Frederick the Great

   Frederick the Great (1712-1786), or Frederick II, king of Prussia, was a brilliant general, a wily diplomat, and an energetic administrator, who made his small and relatively poor country a rival of Austria for con­trol of Germany and one of the greatest powers in Europe.

   His character as a youth did not give promise of his future. His chief interests were musical and literary, and these he kept all his life. He hated the rigid military education his father forced upon him and at 18 years of age tried to flee the kingdom. He was caught, and his father forced him to watch the execution of his companion in flight.

   After Frederick became king in 1740, he devoted himself completely to increasing Prussian power. The same year he invaded Silesia, an Austrian possession, cleverly moving before other European nations, which shortly opened the War of the Austrian Succession. Silesia, unlike Frederick's home duchies of Brandenburg and Pomerania, was prosperous, populous, and indus­trial. In 1742 Maria Theresa of Austria recognized Frederick's conquest. However, Frederick invaded her territory twice more, in 1744 and 1756, to hold Silesia. In the Seven Years' War (1756-1763) he was opposed by Austria, Russia, and France, each of which was much larger and more powerful than Prussia. At one point Frederick thought that all was lost except the Prussian royal family itself.
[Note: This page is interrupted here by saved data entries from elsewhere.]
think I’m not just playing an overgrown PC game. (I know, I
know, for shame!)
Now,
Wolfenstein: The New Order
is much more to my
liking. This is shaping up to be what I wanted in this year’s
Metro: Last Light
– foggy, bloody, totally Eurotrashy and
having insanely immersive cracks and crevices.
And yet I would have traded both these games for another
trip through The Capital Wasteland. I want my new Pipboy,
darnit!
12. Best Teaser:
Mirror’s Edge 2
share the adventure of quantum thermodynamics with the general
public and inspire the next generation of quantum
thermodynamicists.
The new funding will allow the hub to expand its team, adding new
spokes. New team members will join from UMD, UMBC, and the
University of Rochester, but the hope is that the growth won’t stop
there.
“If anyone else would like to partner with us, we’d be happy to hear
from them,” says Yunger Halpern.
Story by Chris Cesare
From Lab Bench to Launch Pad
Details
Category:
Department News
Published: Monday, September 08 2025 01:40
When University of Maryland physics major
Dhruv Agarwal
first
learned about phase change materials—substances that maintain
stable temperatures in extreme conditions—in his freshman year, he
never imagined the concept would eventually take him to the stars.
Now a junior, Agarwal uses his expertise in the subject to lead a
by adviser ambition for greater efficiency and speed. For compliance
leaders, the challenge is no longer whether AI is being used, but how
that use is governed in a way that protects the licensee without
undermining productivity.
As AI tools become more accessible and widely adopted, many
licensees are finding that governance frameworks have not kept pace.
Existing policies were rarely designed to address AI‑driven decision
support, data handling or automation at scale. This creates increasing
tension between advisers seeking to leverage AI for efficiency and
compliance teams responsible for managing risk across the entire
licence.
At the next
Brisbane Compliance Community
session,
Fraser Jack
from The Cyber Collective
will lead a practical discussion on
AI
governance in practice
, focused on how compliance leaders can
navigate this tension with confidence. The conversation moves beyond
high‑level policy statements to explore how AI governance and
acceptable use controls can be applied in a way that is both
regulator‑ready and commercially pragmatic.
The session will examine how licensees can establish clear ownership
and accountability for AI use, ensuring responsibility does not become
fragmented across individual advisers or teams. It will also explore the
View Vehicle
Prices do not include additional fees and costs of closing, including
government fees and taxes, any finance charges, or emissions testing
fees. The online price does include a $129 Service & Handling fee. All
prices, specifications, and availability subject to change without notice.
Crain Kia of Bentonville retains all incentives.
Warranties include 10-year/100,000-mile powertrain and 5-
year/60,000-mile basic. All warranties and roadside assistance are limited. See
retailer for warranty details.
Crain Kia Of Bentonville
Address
He won eventually, not only because of his fine army and his brilliant generalship but because of his perseverance, the inefficiency of his opponents, and the withdrawal of Russia from the war in 1762.

   With the addition of West Prussia in 1773, through the first partition of Poland, Frederick united Prussia geographically for the first time. This victory was diplomatic, not military. Russia had just defeated Turkey but feared war with Austria over the spoils. Frederick suggested that Turkey be left intact and that instead Russia and Austria should satisfy themselves with a portion each of hopelessly weak Poland, Prussia receiving West Prussia as its share in the partition.

   Frederick carried out various domestic reforms. Among these were reforms of the law courts, codification of Prussian laws, and government encouragement of business, industry, and agriculture. Economic growth meant larger tax collections, which Frederick needed to finance the army, the source of Prussian power. In addition, he granted almost complete freedom of religion, abolished torture, and freed the serfs on his own estates. Because of these reforms, because of his patronage of Voltaire and other French thinkers, and because of his own writings on political theory, Freder­ick is known as one of the enlightened despots. However, he concentrated the rule of Prussia so exclusively in his own hands, the sole function of his officials being to carry out his commands, that at his death he left no one trained to rule.